» **Opdracht 1**
Typ uit het artikel over de marineattaché de passage van "Tekst André Twigt" tot en met "Washington DC er op." letterlijk over.
» **Opdracht 2**
Beantwoord aan de hand van het artikel over de marineattaché het volgende:
(a) Hoeveel jaar duurt de periode van Ammerlaan in Washington DC?
(b) Hoeveel cutters bouwt de firma Damen voor de U.S. Coastguard?
(c) Welke schepen brachten onlangs een vlootbezoek aan New York?
» **Opdracht 3**
Ga verder met het artikel over de marineattaché, aansluitend op de laatste zin ervan.

» **Bron**
>>
Tekst André Twigt
‘In deze functie verkoop of promoot je niet’
Officieren met interesse voor de functie van marineattaché moeten bij voorkeur enigszins gegrijsd bij de oren zijn. Dat is althans de mening van de huidige vertegenwoordiger van het Commando Zeestrijdkrachten in de Verenigde Staten, kapitein ter zee Hugo Ammerlaan. Wie denkt dat de voormalig onderzeebootcommandant een grapje maakt, houdt zijn lach maar beter even in. Ammerlaan is namelijk bloedserieus. Én hij spreekt uit ervaring. Medio volgend jaar zitten zijn 3 jaar in Washington DC er op.
Naast diplomaat en krijgsman, ook een beetje koopman
Ammerlaan zit niet echt te springen om terug naar Nederland te gaan. Daarvoor is het werk veel te leuk. Hij reist veel, ontmoet interessante mensen en bovendien kan de kolonel nog eens een andere pet opzetten. Als attaché verricht hij ook taken die je niet direct met een marineofficier in verband brengt. Zo vertegenwoordigt hij tot op zekere hoogte de Nederlandse maritieme industrie. Dat maakt Ammerlaan, naast diplomaat en krijgsman, ook een beetje koopman. “Hoho”, haast hij zich dit beeld bij te stellen. “In deze functie verkoop of promoot je niet. Eventueel breng je leverancier en afnemer bij elkaar.”
Zelf aan de bak
Om een deal te sluiten, moeten de betrokken partijen zelf aan de bak, vindt de marineman. Sowieso komt wie goed is binnen de maritieme industrie vanzelf een keer bovendrijven, zegt hij doelend op een mooie order voor de firma Damen. Die behelst de bouw van 58 cutters voor de U.S. Coastguard. Met zo’n opdracht vaart niet alleen de nummer 1 scheepsbouwer van Nederland wel. Maar ook de Koninklijke Marine. “Zeker in de VS tel je mee wanneer de schepen waarmee je opereert wereldwijd verbreiding krijgen.”
Razend druk
Ammerlaan vertegenwoordigt dus het Commando Zeestrijdkrachten en alles wat daarbij hoort. Daarmee heeft hij het razend druk. Zijn er geen bakken mailtjes die hij vanachter zijn bureau op de Nederlandse ambassade moet doorakkeren? Dan komt er wel bezoek uit Nederland voorbij dat begeleiding behoeft. Deelname aan onder meer denktanks en symposia – zoals onlangs over seapower – horen er ook bij. Net als recente vlootbezoeken, waaronder dat van Zr. Ms. Holland en Zeeland aan New York. Amerikaanse militaire autoriteiten die Nederland willen bezoeken, zien zich daarbij gesteund door de lijflijke aanwezigheid van kolonel Ammerlaan.
<<
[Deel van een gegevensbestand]
>>
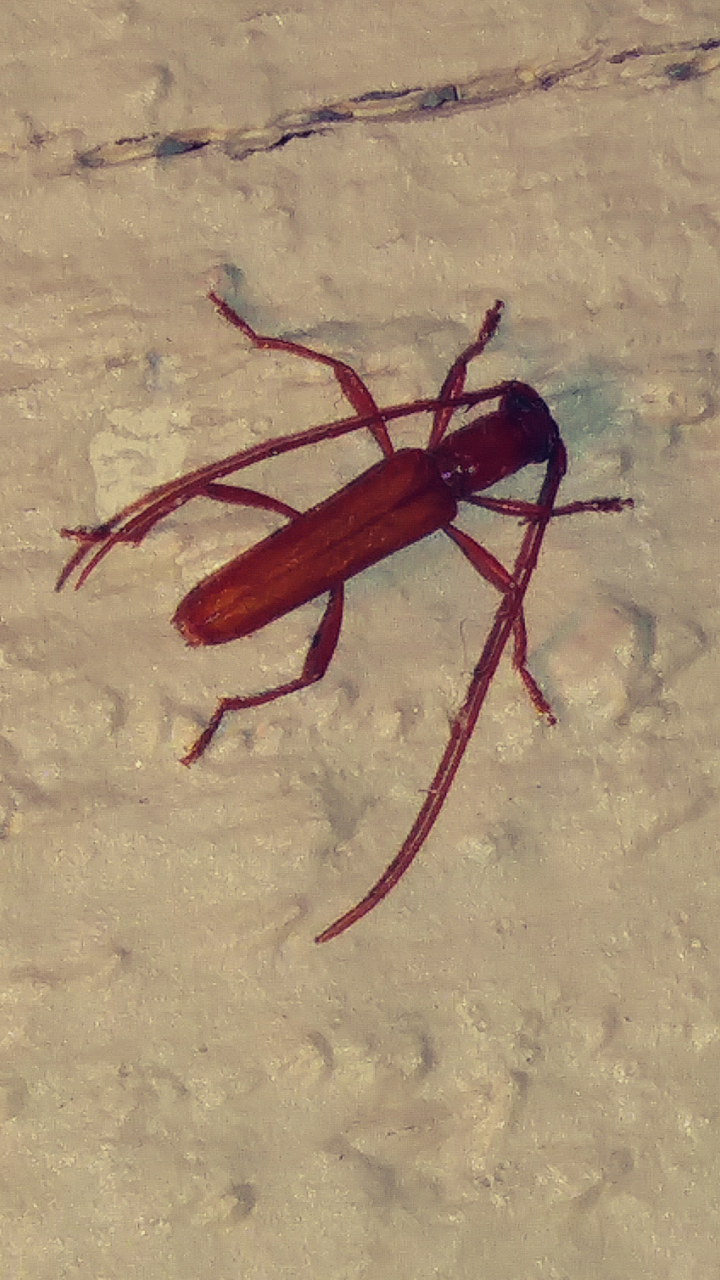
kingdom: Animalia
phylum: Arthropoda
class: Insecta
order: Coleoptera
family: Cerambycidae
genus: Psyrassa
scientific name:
<<
» **Antwoord 1**
Tekst André Twigt
‘In deze functie verkoop of promoot je niet’
Officieren met interesse voor de functie van marineattaché moeten bij voorkeur enigszins gegrijsd bij de oren zijn. Dat is althans de mening van de huidige vertegenwoordiger van het Commando Zeestrijdkrachten in de Verenigde Staten, kapitein ter zee Hugo Ammerlaan. Wie denkt dat de voormalig onderzeebootcommandant een grapje maakt, houdt zijn lach maar beter even in. Ammerlaan is namelijk bloedserieus. Én hij spreekt uit ervaring. Medio volgend jaar zitten zijn 3 jaar in Washington DC er op.

» **Antwoord 2**
(a) 3 jaar
(b) 58 cutters
(c) Zr. Ms. Holland en Zeeland

» **Antwoord 3**
‘Een troef is hoe we systeemintegratie op onze nieuwe schepen aanpakken’
Naam en faam
Mag de gemiddelde Yank ons land nog weleens verwarren met Denemarken of België, in Amerikaanse militaire kringen bestaat er volgens Ammerlaan minder misverstand over dat piepkleine landje daar in dat verre Europa. Dat is mede te danken aan onze tomeloze inzet bij wereldwijde vredesmissies. Maar vlak ook de onaflatende inspanningen van een lange reeks militaire attachés niet uit. Zij zijn mede bepalend voor hoe men vandaag de dag in de States aankijkt tegen Nederland en zijn militairen. Op zijn beurt laat Ammerlaan eveneens weinig gelegenheden onbenut om, samen met zijn land- en luchtmachtcollega’s, onze krijgsmacht op de kaart te zetten. “Een troef is onder meer hoe we systeemintegratie op onze nieuwe schepen aanpakken. Dat oogst hier in marinekringen veel bewondering.”
Zelf doen
Ammerlaan vertelt dat wanneer de U.S. Navy sensoren, wapens en communicatie aan elkaar gaat ‘breien’, er veel wordt uitbesteed, hetgeen leidt tot meer inefficiëntie en versnippering. Daarentegen doen wij nog weleens wat zelf”, zegt hij met gevoel voor understatement. “Wat zeg je? 4 prototypen om de boel uit te testen? Doorgaans bestaat een Nederlandse klasse fregatten maar uit 4 stuks. Het eerste schip moet daarom meteen goed zijn. Waar een klein land groot in kan zijn. Vlak overigens onze bijdrage aan het F-35 project ook niet uit.”
Memorial Day
Heeft Amerika waardering voor Nederland, op zijn beurt heeft Nederland veel respect voor de VS. In diplomatieke kringen weegt nog steeds zwaar wat de United States tijdens de Tweede Wereldoorlog voor ons heeft betekend. Een evenement als Memorial Day mag je als marineattaché dan ook niet missen. Op die dag worden alle militairen die onder oorlogsomstandigheden het leven lieten herdacht. “Dit evenement wordt hier bijzonder groots aangepakt, compleet met defilé”, aldus Ammerlaan. “Op de tribune zit je dan samen met zo’n 150 attachés. Veruit de meesten gegrijsd rond de oren. Hét handelsmerk voor de oudere wijze militair, die het allemaal al een keer gezien en gedaan heeft. Wanneer je hier komt te werken, is dat een duidelijke pre.”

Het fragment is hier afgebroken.